- Founded: 1983
- Dissolved: c. 1987.
- Split from: Workers Socialist League
- Succeeded by: Revolutionary Internationalist League
- Ideology: Trotskyist
- International affiliation: Trotskyist International Liaison Committee

= Workers' Internationalist League =

The Workers Internationalist League was a Trotskyist group in Britain founded in a split from the Workers Socialist League. It was the British affiliate of the Trotskyist International Liaison Committee until that body was renamed the International Trotskyist Committee.

Although a small group, it immediately moved to producing a paper which was called Workers' International News in mimicry of the magazine of the war-time Workers International League. For a small group of no more than 35 members this was a major undertaking.

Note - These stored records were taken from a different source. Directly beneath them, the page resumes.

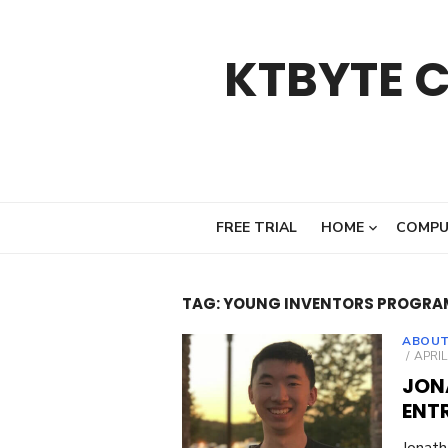
Skip
to
KTBYTE 
content
FREE TRIAL
HOME
COMPU
TAG:
YOUNG INVENTORS PROGRA
ABOUT
POST
APRIL
ON
JON
ENT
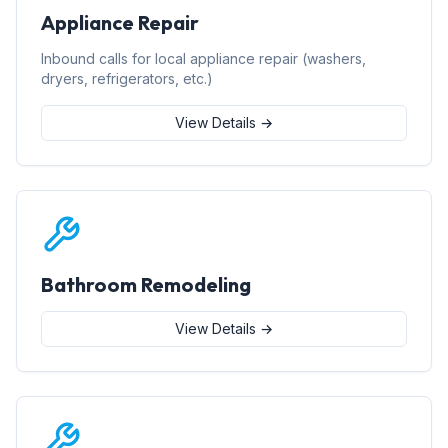
Appliance Repair
Inbound calls for local appliance repair (washers,
dryers, refrigerators, etc.)
View Details →
Bathroom Remodeling
View Details →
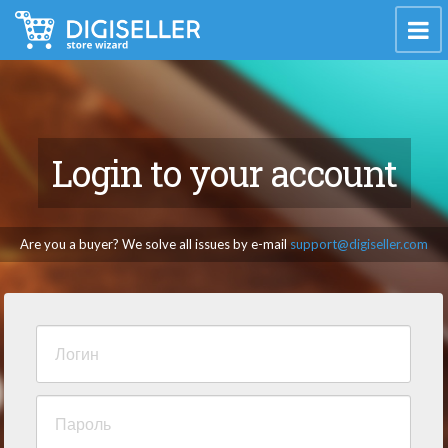
Login to your account
Are you a buyer? We solve all issues by e-mail
support@digiseller.com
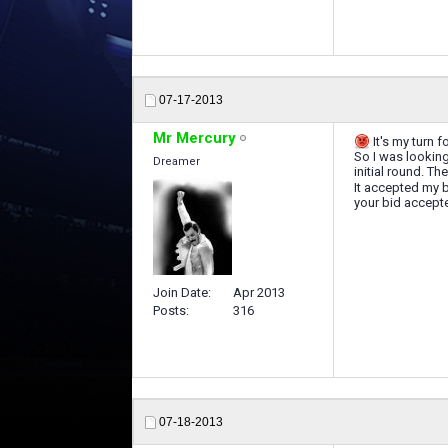
07-17-2013
Mr Mercury
It's my turn f
So I was looking 
Dreamer
initial round. T
It accepted my 
your bid accepte
Join Date
Apr 2013
Posts
316
07-18-2013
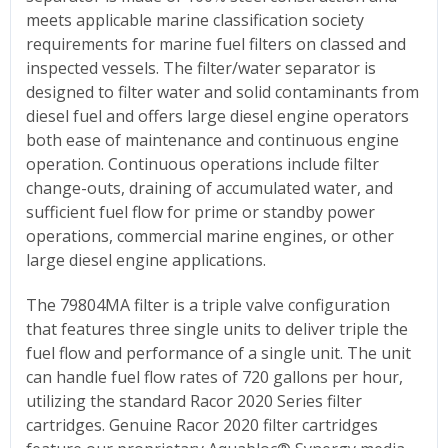
meets applicable marine classification society
requirements for marine fuel filters on classed and
inspected vessels. The filter/water separator is
designed to filter water and solid contaminants from
diesel fuel and offers large diesel engine operators
both ease of maintenance and continuous engine
operation. Continuous operations include filter
change-outs, draining of accumulated water, and
sufficient fuel flow for prime or standby power
operations, commercial marine engines, or other
large diesel engine applications.
The 79804MA filter is a triple valve configuration
that features three single units to deliver triple the
fuel flow and performance of a single unit. The unit
can handle fuel flow rates of 720 gallons per hour,
utilizing the standard Racor 2020 Series filter
cartridges. Genuine Racor 2020 filter cartridges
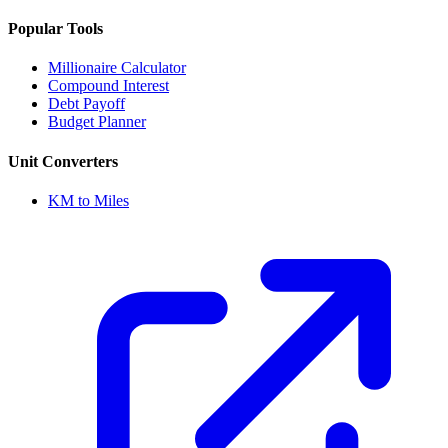
Popular Tools
Millionaire Calculator
Compound Interest
Debt Payoff
Budget Planner
Unit Converters
KM to Miles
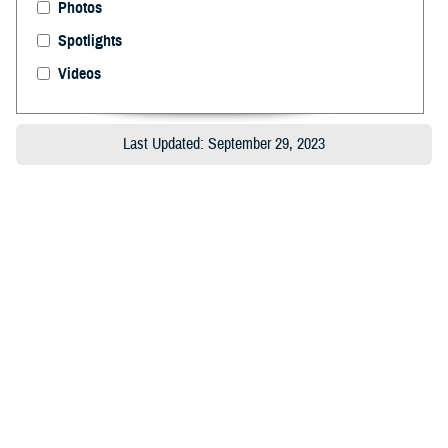
Photos
Spotlights
Videos
Last Updated: September 29, 2023
About the MHS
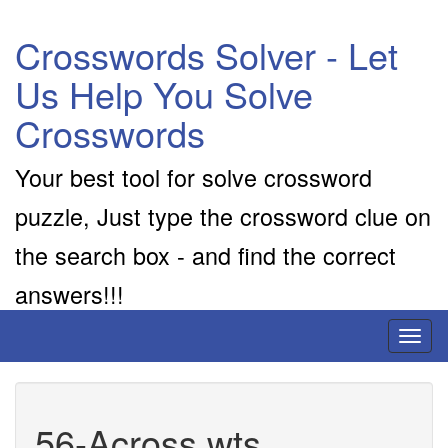
Crosswords Solver - Let
Us Help You Solve
Crosswords
Your best tool for solve crossword
puzzle, Just type the crossword clue on
the search box - and find the correct
answers!!!
Toggl
naviga
56-Across wts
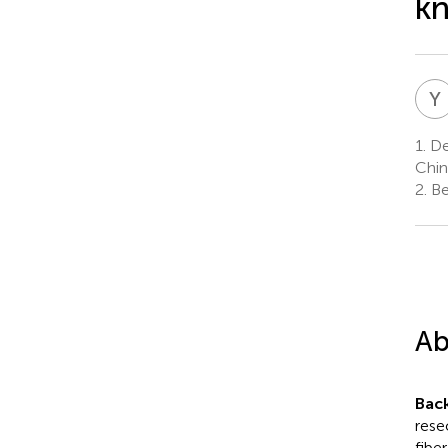
kn
Y
1.
Dep
Chin
2.
Be
Ab
Bac
rese
fibe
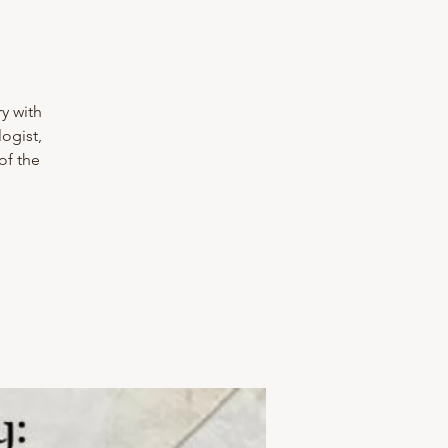
y with
ogist,
of the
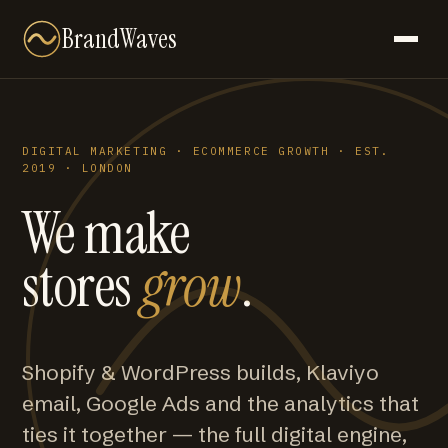
BrandWaves
DIGITAL MARKETING · ECOMMERCE GROWTH · EST.
2019 · LONDON
We make
stores
grow
.
Shopify & WordPress builds, Klaviyo
email, Google Ads and the analytics that
ties it together — the full digital engine,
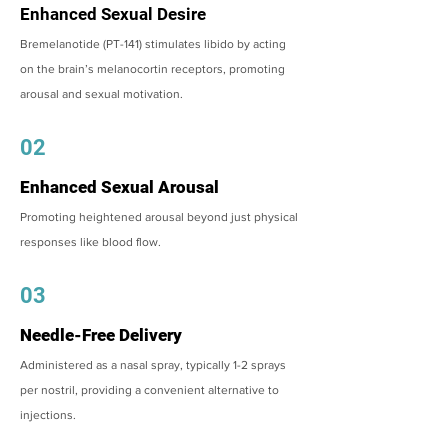
Enhanced Sexual Desire
Bremelanotide (PT-141) stimulates libido by acting
on the brain’s melanocortin receptors, promoting
arousal and sexual motivation.
02
Enhanced Sexual Arousal
Promoting heightened arousal beyond just physical
responses like blood flow.
03
Needle-Free Delivery
Administered as a nasal spray, typically 1-2 sprays
per nostril, providing a convenient alternative to
injections.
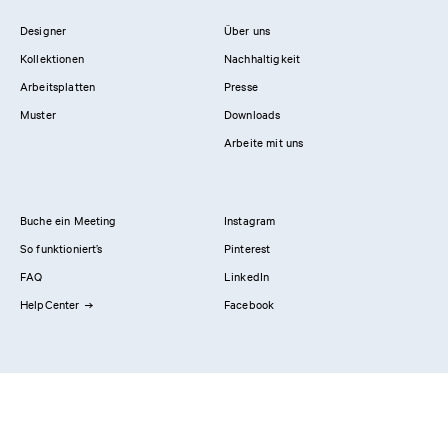
Designer
Über uns
Kollektionen
Nachhaltigkeit
Arbeitsplatten
Presse
Muster
Downloads
Arbeite mit uns
Buche ein Meeting
Instagram
So funktioniert’s
Pinterest
FAQ
LinkedIn
HelpCenter
Facebook
Kontaktiere uns
Showrooms
Professionals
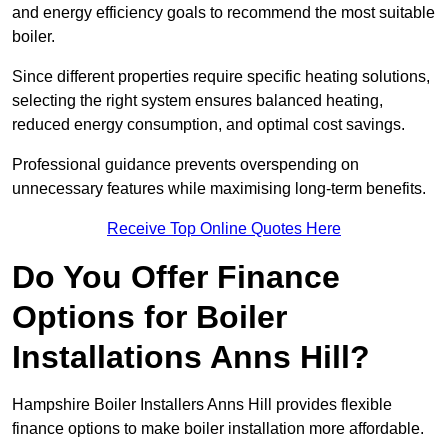
and energy efficiency goals to recommend the most suitable
boiler.
Since different properties require specific heating solutions,
selecting the right system ensures balanced heating,
reduced energy consumption, and optimal cost savings.
Professional guidance prevents overspending on
unnecessary features while maximising long-term benefits.
Receive Top Online Quotes Here
Do You Offer Finance
Options for Boiler
Installations Anns Hill?
Hampshire Boiler Installers Anns Hill provides flexible
finance options to make boiler installation more affordable.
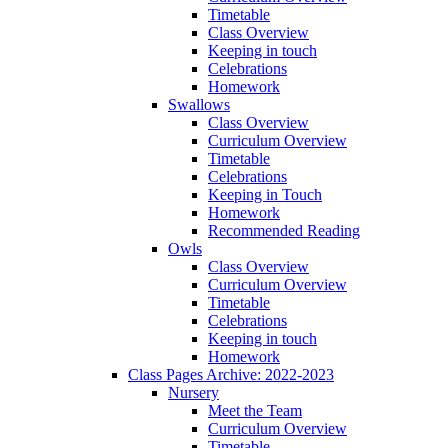
Timetable
Class Overview
Keeping in touch
Celebrations
Homework
Swallows
Class Overview
Curriculum Overview
Timetable
Celebrations
Keeping in Touch
Homework
Recommended Reading
Owls
Class Overview
Curriculum Overview
Timetable
Celebrations
Keeping in touch
Homework
Class Pages Archive: 2022-2023
Nursery
Meet the Team
Curriculum Overview
Timetable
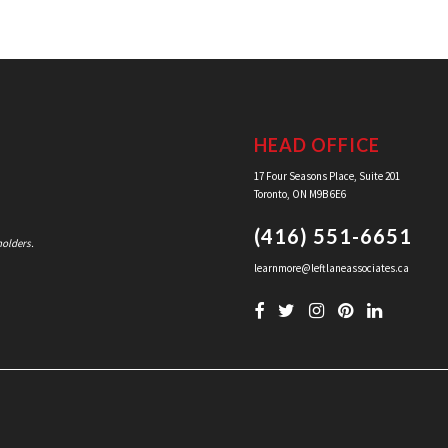
HEAD OFFICE
17 Four Seasons Place, Suite 201
Toronto, ON M9B 6E6
(416) 551-6651
holders.
learnmore@leftlaneassociates.ca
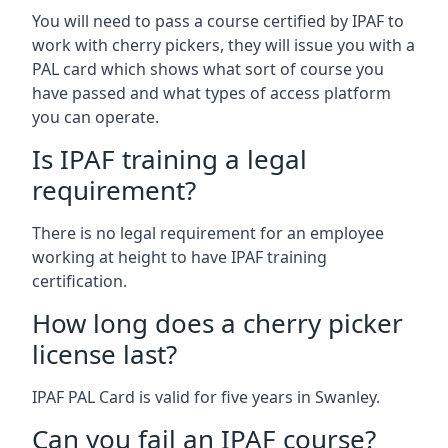
You will need to pass a course certified by IPAF to
work with cherry pickers, they will issue you with a
PAL card which shows what sort of course you
have passed and what types of access platform
you can operate.
Is IPAF training a legal
requirement?
There is no legal requirement for an employee
working at height to have IPAF training
certification.
How long does a cherry picker
license last?
IPAF PAL Card is valid for five years in Swanley.
Can you fail an IPAF course?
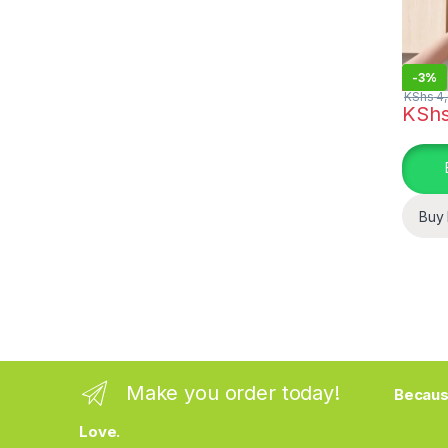
-
3%
KShs
4,
KSh
Buy
Make you order today!
Becaus
Love.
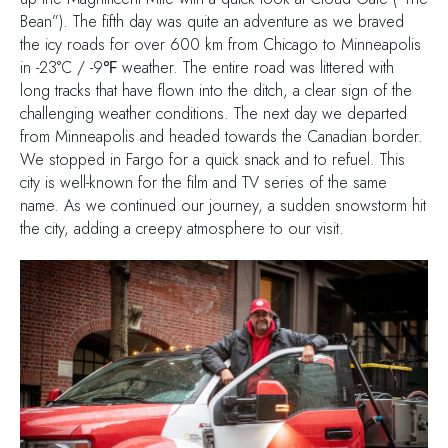
Bean”). The fifth day was quite an adventure as we braved
the icy roads for over 600 km from Chicago to Minneapolis
in -23°C / -9℉ weather. The entire road was littered with
long tracks that have flown into the ditch, a clear sign of the
challenging weather conditions. The next day we departed
from Minneapolis and headed towards the Canadian border.
We stopped in Fargo for a quick snack and to refuel. This
city is well-known for the film and TV series of the same
name. As we continued our journey, a sudden snowstorm hit
the city, adding a creepy atmosphere to our visit.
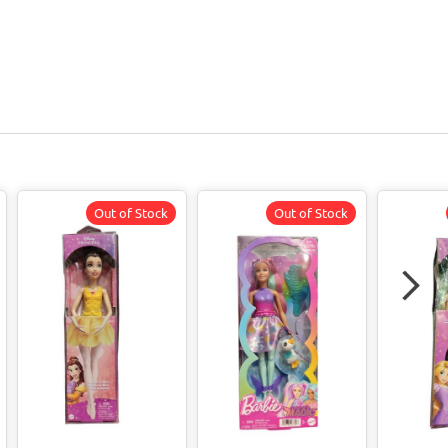
Out of Stock
Out of Stock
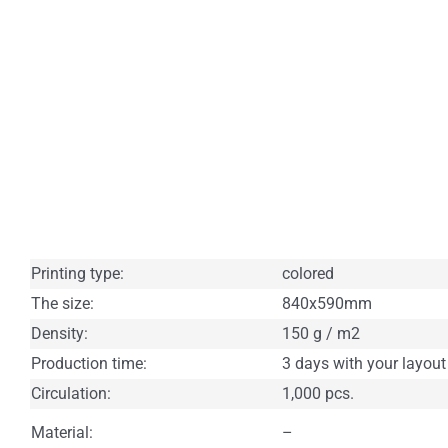
Printing type:
colored
The size:
840x590mm
Density:
150 g / m2
Production time:
3 days with your layout
Circulation:
1,000 pcs.
Material:
–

The main concern of the new group was to clarify its ideas and where to concentrate their work. Therefore, the question of how to orient to the Labour Party was a major area of debate. On the one hand, comrades around Mike Jones, close to the views of the Workers' Party (Argentina) (PO), were for working in the Labour Party Young Socialists and were hostile to the United Secretariat of the Fourth International forces then in the Labour Party. This was an important question for the group as the Italian section of the TILC moved to join the USFI group in that country. On the other extreme of the group, Chris Erswell was supportive of the Italian TILC group's orientation.

Meanwhile, the senior leader of the WIL, Pete Flack, found himself isolated when the rest of the National Committee opposed the Italian tactic of fusion with the USFI. The WIL was being pulled in different directions by other Trotskyist tendencies, with the TILC, PO and the Workers Power group all representing different poles of attraction. This became obvious at the first national conference of the group, held in December 1983.

The conference solved none of the problems of the group and in January 1984 eleven supporters of the TILC left the WIL to establish the Workers International Review Group. The TILC refused to make them their official British section, instead choosing TILC sympathisers still in the WIL. They formed a Tendency for Political Clarification which was itself clarified when 3 of its 5 members left to join Workers Power. The remaining two members of the tendency then formed a Liaison Committee with the Workers International Review Group which led to the formation of the Revolutionary Internationalist League in November 1984 which was the British section of the International Trotskyist Committee (formed that summer from the TILC) until its split in 1991. The rump WIL would seem to have expired in the meantime.